--- Start The records ---

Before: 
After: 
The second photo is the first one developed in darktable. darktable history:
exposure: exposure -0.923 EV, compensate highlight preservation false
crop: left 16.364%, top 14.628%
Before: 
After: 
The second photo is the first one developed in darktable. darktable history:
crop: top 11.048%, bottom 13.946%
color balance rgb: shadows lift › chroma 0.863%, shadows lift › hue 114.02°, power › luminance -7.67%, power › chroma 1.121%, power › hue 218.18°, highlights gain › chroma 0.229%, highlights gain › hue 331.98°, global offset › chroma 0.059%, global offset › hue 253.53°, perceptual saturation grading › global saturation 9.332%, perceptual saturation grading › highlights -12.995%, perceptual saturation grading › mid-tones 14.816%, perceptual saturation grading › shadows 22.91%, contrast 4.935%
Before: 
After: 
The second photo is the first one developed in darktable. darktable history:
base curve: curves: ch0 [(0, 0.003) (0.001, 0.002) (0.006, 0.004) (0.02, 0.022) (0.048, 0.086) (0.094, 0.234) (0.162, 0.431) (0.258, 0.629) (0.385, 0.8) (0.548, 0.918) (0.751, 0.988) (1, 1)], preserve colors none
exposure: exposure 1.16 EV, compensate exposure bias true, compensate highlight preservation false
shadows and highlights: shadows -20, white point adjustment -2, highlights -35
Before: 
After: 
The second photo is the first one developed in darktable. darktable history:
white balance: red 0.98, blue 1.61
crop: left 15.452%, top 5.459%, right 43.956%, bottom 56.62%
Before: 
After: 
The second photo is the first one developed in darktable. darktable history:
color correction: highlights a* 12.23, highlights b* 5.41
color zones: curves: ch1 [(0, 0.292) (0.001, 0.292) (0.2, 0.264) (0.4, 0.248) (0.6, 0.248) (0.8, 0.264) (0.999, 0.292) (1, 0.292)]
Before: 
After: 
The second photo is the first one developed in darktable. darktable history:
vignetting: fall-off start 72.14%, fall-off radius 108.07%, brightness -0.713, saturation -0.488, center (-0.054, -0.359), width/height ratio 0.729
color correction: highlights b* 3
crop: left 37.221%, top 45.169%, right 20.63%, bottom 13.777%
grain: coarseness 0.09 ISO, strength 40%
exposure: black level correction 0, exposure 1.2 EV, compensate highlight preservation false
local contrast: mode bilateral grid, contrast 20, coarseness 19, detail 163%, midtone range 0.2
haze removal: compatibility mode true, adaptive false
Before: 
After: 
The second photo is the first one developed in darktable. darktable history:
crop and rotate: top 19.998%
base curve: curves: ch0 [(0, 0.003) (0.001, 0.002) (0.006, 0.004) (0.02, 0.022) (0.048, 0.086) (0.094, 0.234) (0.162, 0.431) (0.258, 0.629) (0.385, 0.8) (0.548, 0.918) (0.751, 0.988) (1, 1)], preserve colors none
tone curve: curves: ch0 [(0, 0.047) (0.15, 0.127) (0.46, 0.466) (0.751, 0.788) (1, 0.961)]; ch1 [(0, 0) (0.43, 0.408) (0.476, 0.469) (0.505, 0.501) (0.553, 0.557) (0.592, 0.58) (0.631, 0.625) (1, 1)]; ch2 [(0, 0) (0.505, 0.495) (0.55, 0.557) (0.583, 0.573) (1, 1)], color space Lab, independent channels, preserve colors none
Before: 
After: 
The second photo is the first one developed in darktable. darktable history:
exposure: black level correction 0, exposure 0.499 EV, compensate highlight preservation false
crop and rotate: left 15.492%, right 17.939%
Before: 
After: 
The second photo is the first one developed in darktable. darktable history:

--- End The records ---

[Aim of the exercise]: Reproduce the data listing from its first line through the line holding "crop: left 15.452%, top", inclusive, with every character unchanged.

[Response for this exercise]:
Before: 
After: 
The second photo is the first one developed in darktable. darktable history:
exposure: exposure -0.923 EV, compensate highlight preservation false
crop: left 16.364%, top 14.628%
Before: 
After: 
The second photo is the first one developed in darktable. darktable history:
crop: top 11.048%, bottom 13.946%
color balance rgb: shadows lift › chroma 0.863%, shadows lift › hue 114.02°, power › luminance -7.67%, power › chroma 1.121%, power › hue 218.18°, highlights gain › chroma 0.229%, highlights gain › hue 331.98°, global offset › chroma 0.059%, global offset › hue 253.53°, perceptual saturation grading › global saturation 9.332%, perceptual saturation grading › highlights -12.995%, perceptual saturation grading › mid-tones 14.816%, perceptual saturation grading › shadows 22.91%, contrast 4.935%
Before: 
After: 
The second photo is the first one developed in darktable. darktable history:
base curve: curves: ch0 [(0, 0.003) (0.001, 0.002) (0.006, 0.004) (0.02, 0.022) (0.048, 0.086) (0.094, 0.234) (0.162, 0.431) (0.258, 0.629) (0.385, 0.8) (0.548, 0.918) (0.751, 0.988) (1, 1)], preserve colors none
exposure: exposure 1.16 EV, compensate exposure bias true, compensate highlight preservation false
shadows and highlights: shadows -20, white point adjustment -2, highlights -35
Before: 
After: 
The second photo is the first one developed in darktable. darktable history:
white balance: red 0.98, blue 1.61
crop: left 15.452%, top 5.459%, right 43.956%, bottom 56.62%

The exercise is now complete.